The latest targets were seven activists trying to distribute food aid last week in Bulacan province, north of Manila, who were stopped by police. They now face charges of violating the emergency law on COVID-19 and incitement to commit sedition after newspapers and magazines with anti-government content were found in their vehicle. The activists, including former opposition congressman Ariel Casilao, said they had proper permits for their relief activity.
The inclusion of the charge of inciting sedition – encouraging people to act against the government — against Casilao and the others raises concerns that the Duterte administration may try to exploit the crisis to crack down more broadly on political activism and dissent. With the country on lockdown and police, military, and local government officials putting up checkpoints such as the one that stopped Casilao’s group, known activists and political opposition figures are at risk of being charged over what should be a purely public health driven campaign.
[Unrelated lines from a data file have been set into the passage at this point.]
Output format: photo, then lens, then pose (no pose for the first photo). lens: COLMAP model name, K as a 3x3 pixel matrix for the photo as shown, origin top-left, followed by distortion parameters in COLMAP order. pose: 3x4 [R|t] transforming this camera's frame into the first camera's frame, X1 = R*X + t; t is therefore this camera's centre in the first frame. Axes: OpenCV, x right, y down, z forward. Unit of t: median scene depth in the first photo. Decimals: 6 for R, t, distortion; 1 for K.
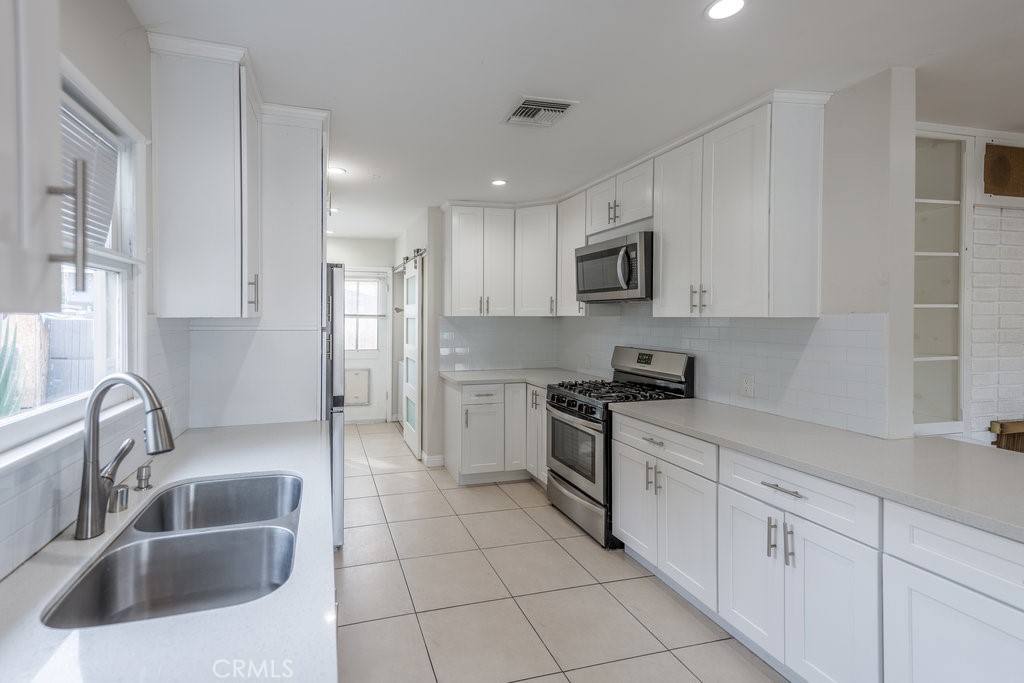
lens RADIAL K [[483.4, 0, 441.0], [0, 483.4, 320.1], [0, 0, 1]] dist [0.026353, 0.000137]
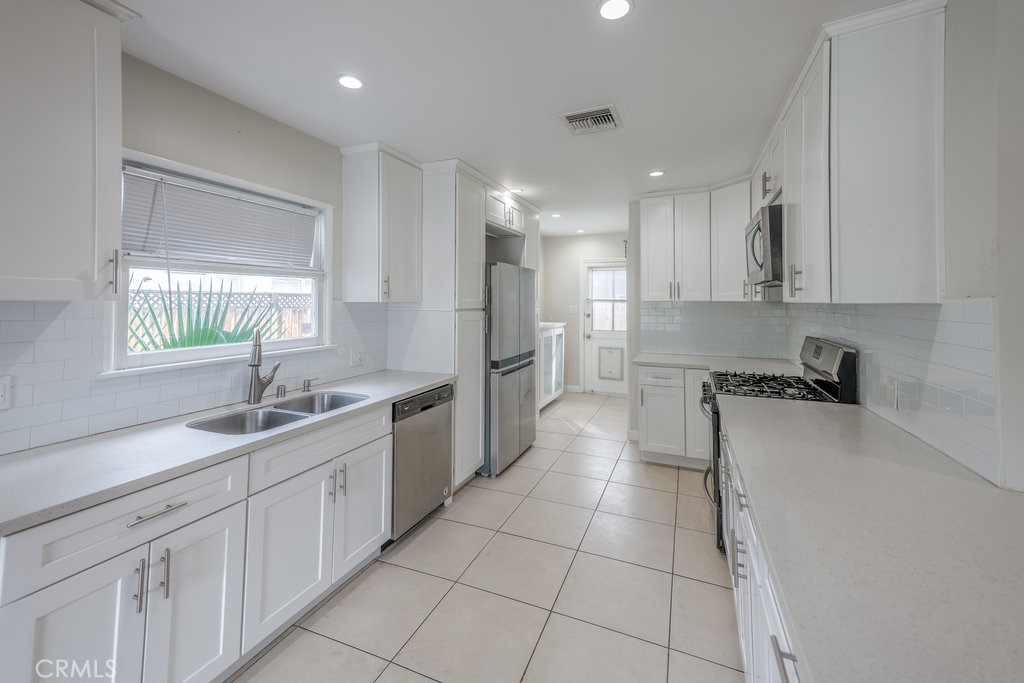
lens RADIAL K [[425.2, 0, 489.6], [0, 425.2, 292.5], [0, 0, 1]] dist [0.004225, 0.000198]
pose [[0.773604, -0.012651, -0.633543, 0.408954], [-0.005156, 0.999642, -0.026258, -0.000674], [0.633649, 0.023580, 0.773262, 0.065229]]
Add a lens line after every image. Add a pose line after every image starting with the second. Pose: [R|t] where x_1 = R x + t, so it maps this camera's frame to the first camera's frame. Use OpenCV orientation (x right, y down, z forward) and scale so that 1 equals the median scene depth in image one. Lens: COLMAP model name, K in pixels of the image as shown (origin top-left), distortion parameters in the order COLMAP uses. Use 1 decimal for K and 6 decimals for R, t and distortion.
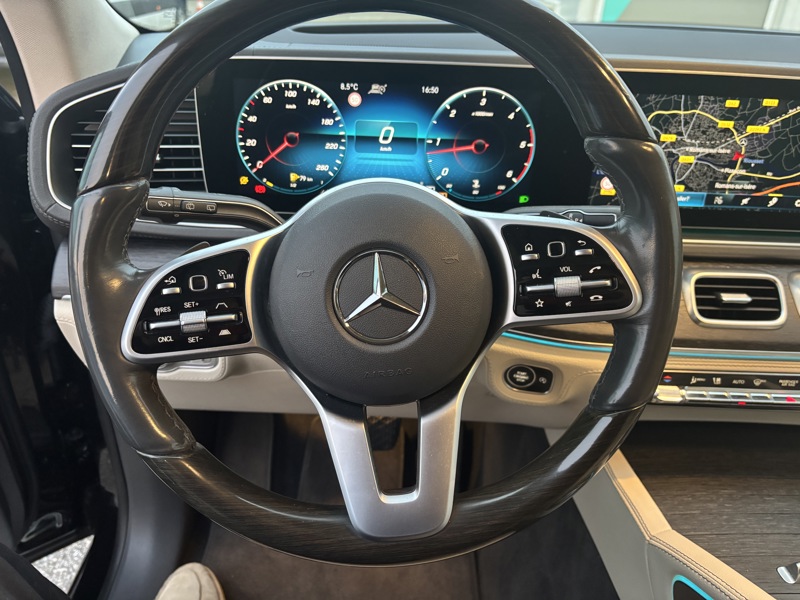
lens RADIAL K [[620.1, 0, 398.7], [0, 620.1, 302.2], [0, 0, 1]] dist [0.024825, -0.048416]
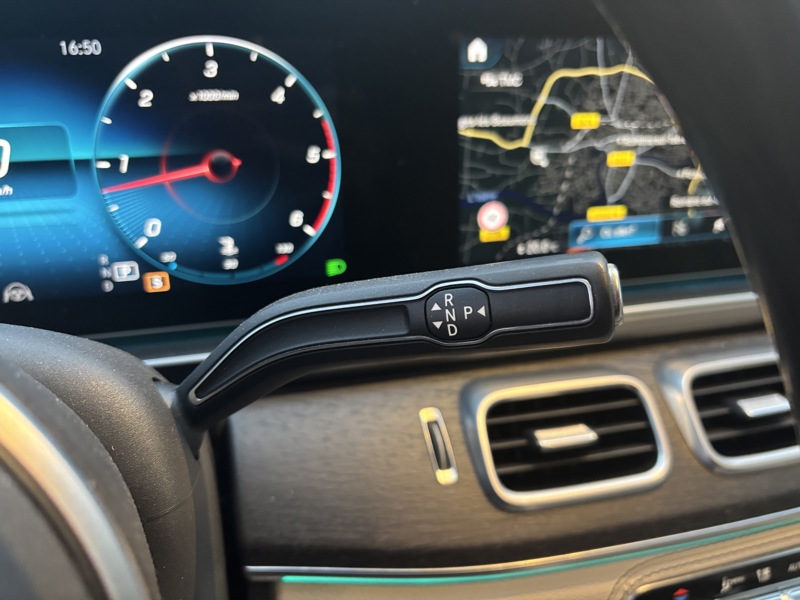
lens RADIAL K [[620.1, 0, 405.8], [0, 620.1, 302.2], [0, 0, 1]] dist [0.024825, -0.048416]
pose [[0.961955, -0.133250, 0.238509, 0.139126], [0.159094, 0.982919, -0.092520, -0.087828], [-0.222107, 0.126945, 0.966723, 0.539017]]
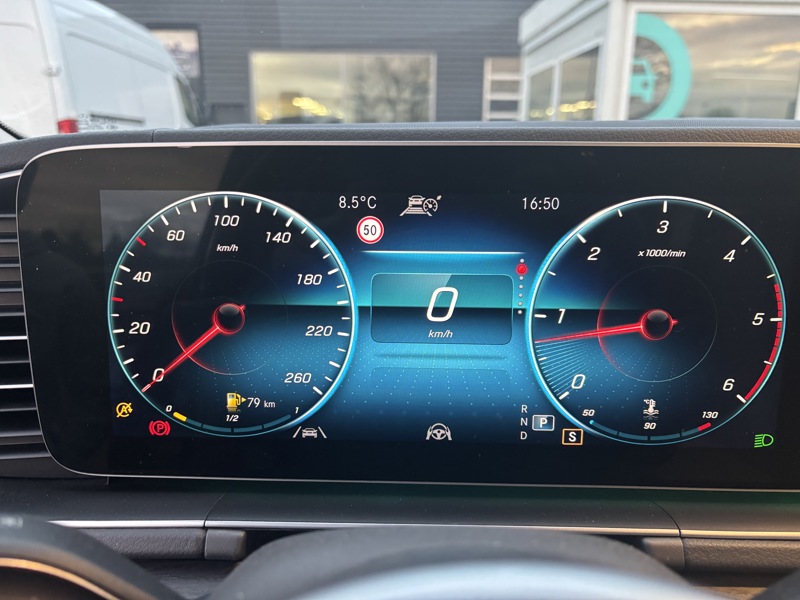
lens RADIAL K [[620.1, 0, 405.1], [0, 620.1, 306.8], [0, 0, 1]] dist [0.024825, -0.048416]
pose [[0.999483, -0.023358, -0.022093, -0.036668], [0.017479, 0.971503, -0.236381, -0.163530], [0.026985, 0.235872, 0.971409, 0.571651]]
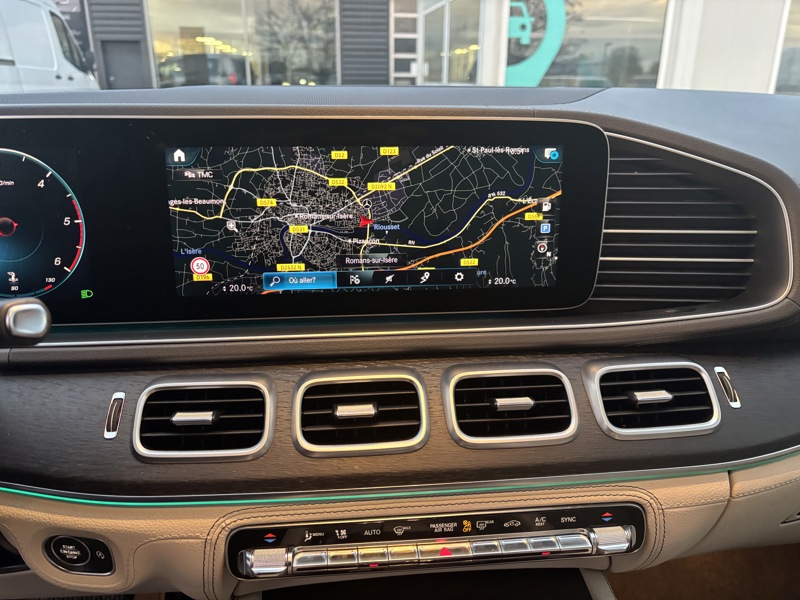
lens RADIAL K [[620.1, 0, 407.5], [0, 620.1, 298.8], [0, 0, 1]] dist [0.024825, -0.048416]
pose [[0.993353, -0.062831, 0.096448, 0.522103], [0.077351, 0.984871, -0.155067, -0.018615], [-0.085246, 0.161497, 0.983185, 0.261162]]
“Inciting to sedition” is also a charge that has frequently been used in the past against activists accused of being communist rebels, opening the door for the government to invoke its counter-insurgency apparatus.
In another prominent case, Edgar Labella, the mayor of Cebu City in the central Philippines, ordered the arrest on April 19 of Maria Victoria Beltran, an actress, and screenwriter, for a Facebook post the mayor deemed “fake news.” Authorities detained Beltran for two nights, unnecessarily risking exposure to COVID-19, and allegedly arrested her without a warrant and denied her access to a lawyer.
Since the passage of the COVID-19 law last month, the authorities have investigated dozens of people and arrested several for posts on social media the government claims are “fake news.” Although “fake news” is not in any Philippine jurisprudence, the COVID-19 law does criminally penalize spreading “false information” related to the pandemic.
The Duterte administration has sought to increase its authoritarian grip on the country by politicizing the COVID-19 response at the expense of controlling the escalating pandemic. The government should signal that it’s taking the health crisis seriously. It could start by dropping the charges against Casilao, his colleagues, and Beltran, and ending politically motivated investigations of people’s reading materials and social media posts.